Glutamine serves as a major fuel source for tumor cell proliferation while simultaneously playing an essential role in maintaining gastrointestinal health and immune function. Controversy exists regarding glutamine supplementation for cancer patients undergoing chemotherapy and radiation, with concerns that it may stimulate cancer growth. The present study is the first to examine the effects of dietary glutamine supplementation (0.4g/kg/day) on the growth of malignant gliomas, which utilize large amounts of glutamine to satisfy metabolic demands. Brain bioluminescence and subcutaneous tumor volumes were used to assess the influence of glutamine supplementation on the growth of the syngeneic VM-M3 and CT-2A preclinical models of glioma. Glutamine supplementation had no significant effect on the orthotopic growth of the VM-M3 or the CT-2A gliomas when compared to non-supplemented controls.

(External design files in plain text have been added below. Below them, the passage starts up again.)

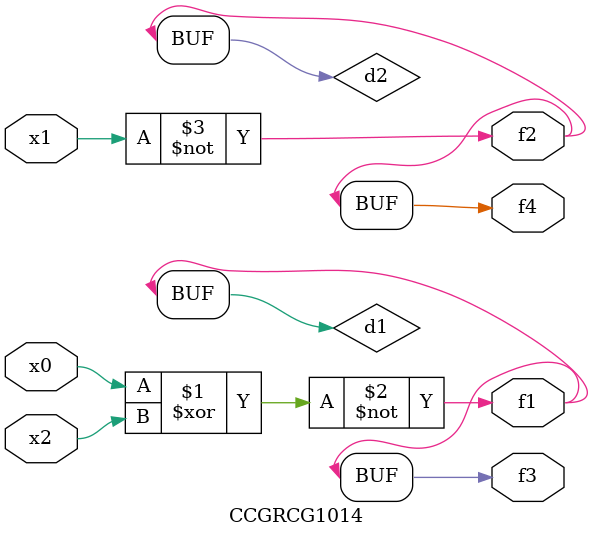
<source format=v>
module CCGRCG1014(
	input x0, x1, x2,
	output f1, f2, f3, f4
);

	wire d1, d2, d3;

	xnor (d1, x0, x2);
	nand (d2, x1);
	nor (d3, x1, x2);
	assign f1 = d1;
	assign f2 = d2;
	assign f3 = d1;
	assign f4 = d2;
endmodule

</source>
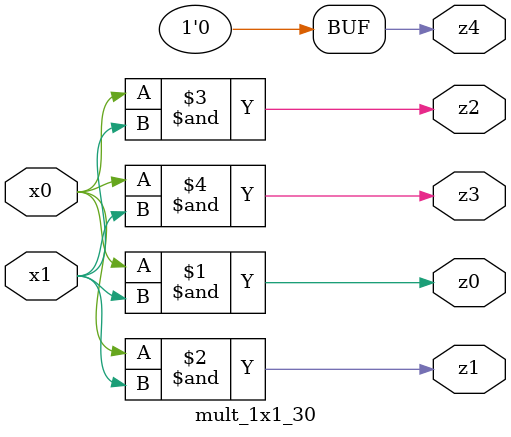
<source format=v>

module mult_1x1_30 ( 
    x0, x1,
    z0, z1, z2, z3, z4  );
  input  x0, x1;
  output z0, z1, z2, z3, z4;
  assign z0 = x0 & x1;
  assign z1 = x0 & x1;
  assign z2 = x0 & x1;
  assign z3 = x0 & x1;
  assign z4 = 1'b0;
endmodule



</source>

However, glutamine supplementation significantly increased tumor volume by 28% in the VM-M3 and by 166% in the CT-2A tumors when grown subcutaneously outside the central nervous system (CNS) relative to controls. Additionally, glutamine supplementation increased serum glutamine despite a localized decrease in intratumoral glutamine concentrations. Caution is warranted when considering glutamine supplementation in patients with glutamine-dependent malignancies. Further studies are needed to better understand the potential risks and benefits of glutamine supplementation in cancer therapy.